My first rape stripped me of myself, it stripped me of my feeling of safety, confidence, stability. I didn't know how to cope, I didn't know what to do or who to reach out to.
I tried to handle it on my own, tried to block it out and block out my rapist.
I tried to ignore what had happened, but I couldn't ignore it, especially not when days later I was getting poked by countless needles and instruments and getting countless tests done, just to make sure I would physically be okay.
I kept it hidden from most people for so long, and everyone around me watched me deteriorate. People watched me become secluded and act out in unusual ways in my emotions and behaviors. I didn't know who I was anymore, and I couldn't remember how to function well in social settings and even while alone for months.
My second rape just six months later made me feel even worse about myself and my life. I reacted very similarly to my first rape: trying to ignore it and push anything and everything about the event out of my head and out of my life. My emotions and behaviors spiraled out of control, and I felt like nothing could be done to take the pain away.
But I couldn't erase what had happened to me.
My rapists may have taken away my sense of self for quite a long time, may have taken away my ability to feel safe in public and around new people; they may have taken away my ability to sleep without nightmares almost every night, taken away my confidence and self-worth, taken away my naive trust in the world.
But they didn't take away my spirit.
They didn't take away my spirit to overcome my rapes, nor my spirit to become stronger and learn from what had happened to me. They didn't take away my kind, loving, caring spirit towards others and my ability to help others in need.
My rapists, whether they knew it or not, made me stronger.
It made me harden up to the world, to analyze it and situations more and to know when things weren't right. It made me learn to stand up for myself, to stand up for others, too, and not let uncomfortable and ignorant things slip by.
And they didn't take away my voice.
For awhile there, I was too scared to reach out, to tell others what happened to me. I was too scared to be open for fear of people laughing at me and not believing me, for fear of being ridiculed and not helped.
But when I found my voice again, something they could never strip from me, I made sure to make my voice loud.
I opened up to family, friends, and strangers alike about my rapes. I've warned others about things to look out for. I've been open about the negative repercussions my rapes had, in the hopes that someone else who may experience or already have experienced rape can work on these things, too.
I've become a safe place for individuals who have been raped or sexually assaulted to reach out to me, to open up to me when they feel like they can't open up to anyone else.

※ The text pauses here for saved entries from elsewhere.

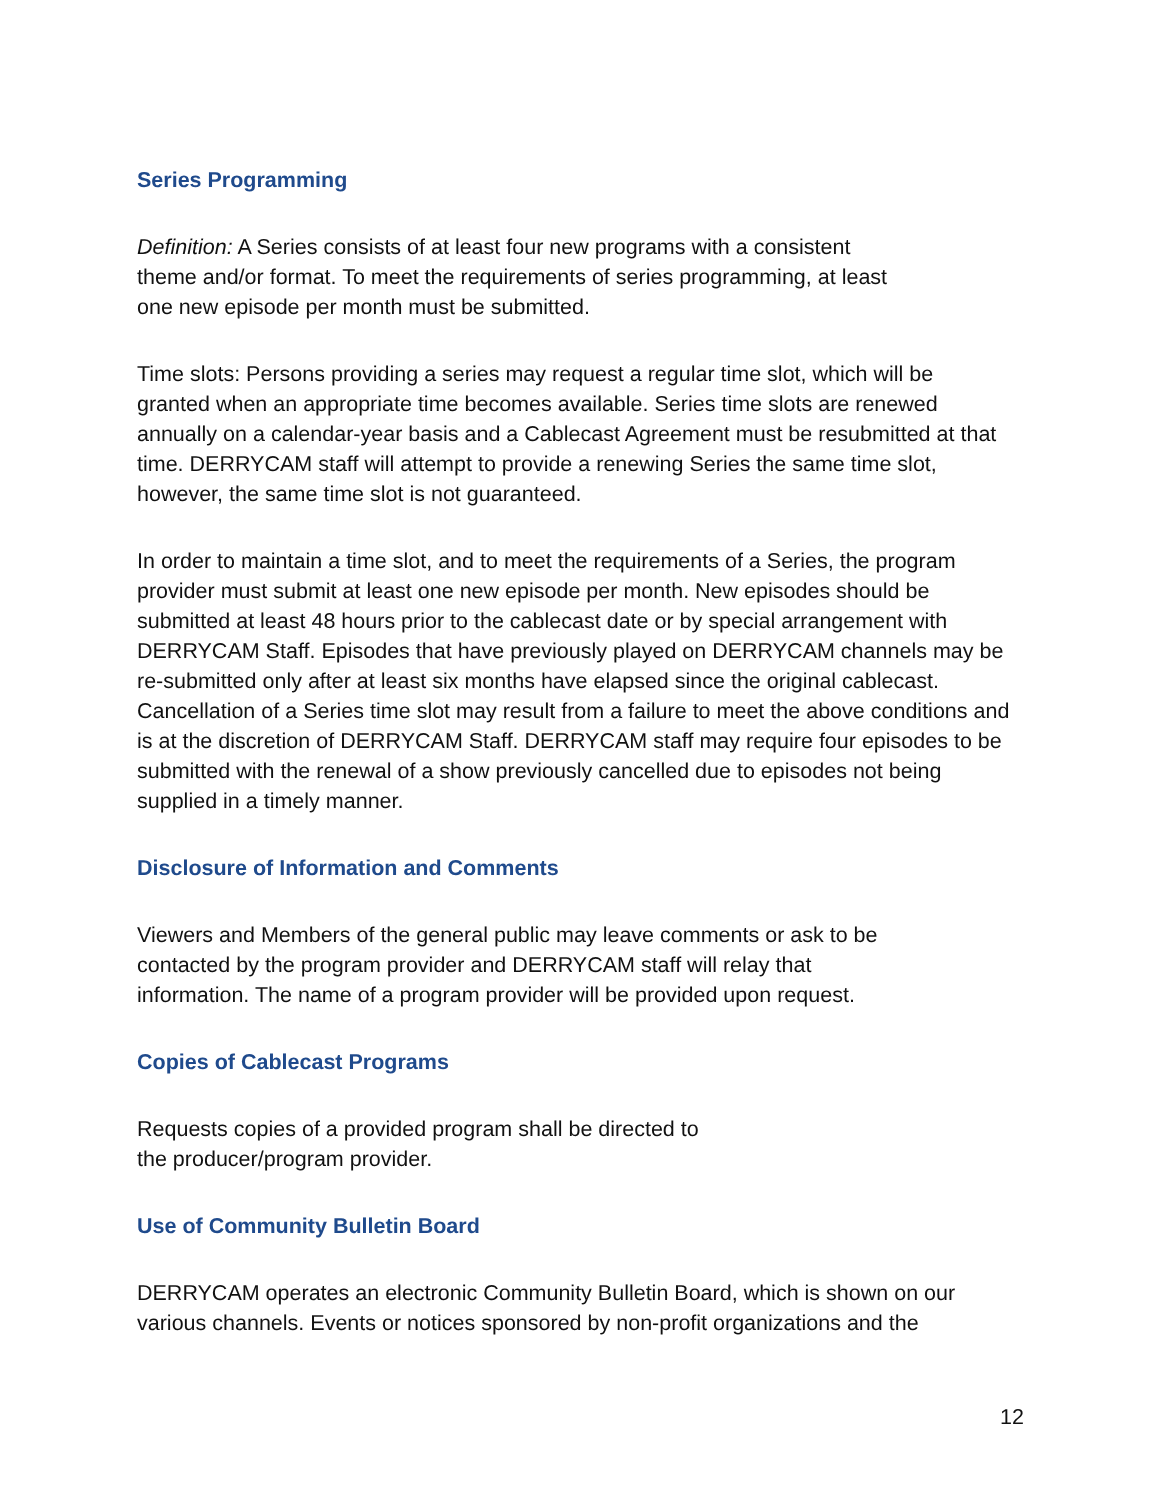Series Programming
Definition: A Series consists of at least four new programs with a consistent
theme and/or format. To meet the requirements of series programming, at least
one new episode per month must be submitted.
Time slots: Persons providing a series may request a regular time slot, which will be granted when an appropriate time becomes available. Series time slots are renewed annually on a calendar-year basis and a Cablecast Agreement must be resubmitted at that time. DERRYCAM staff will attempt to provide a renewing Series the same time slot, however, the same time slot is not guaranteed.
In order to maintain a time slot, and to meet the requirements of a Series, the program provider must submit at least one new episode per month. New episodes should be submitted at least 48 hours prior to the cablecast date or by special arrangement with DERRYCAM Staff. Episodes that have previously played on DERRYCAM channels may be re-submitted only after at least six months have elapsed since the original cablecast. Cancellation of a Series time slot may result from a failure to meet the above conditions and is at the discretion of DERRYCAM Staff. DERRYCAM staff may require four episodes to be submitted with the renewal of a show previously cancelled due to episodes not being supplied in a timely manner.
Disclosure of Information and Comments
Viewers and Members of the general public may leave comments or ask to be
contacted by the program provider and DERRYCAM staff will relay that
information. The name of a program provider will be provided upon request.
Copies of Cablecast Programs
Requests copies of a provided program shall be directed to
the producer/program provider.
Use of Community Bulletin Board
DERRYCAM operates an electronic Community Bulletin Board, which is shown on our various channels. Events or notices sponsored by non-profit organizations and the
12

My voice, something my rapists never could have taken away from me, has been a saving grace for myself and for others. It's helped me learn more about myself and help others who wouldn't know what to do otherwise.
My voice and my spirit, never fully crushed by my rapes, have made me stronger and made others find strength through my words. I never want people to feel like they can't reach out, because I know how that feels. I had to go through my rapes alone and without guidance, but my voice and spirit is what carried me on.
And that's something my rapists could never take away from me.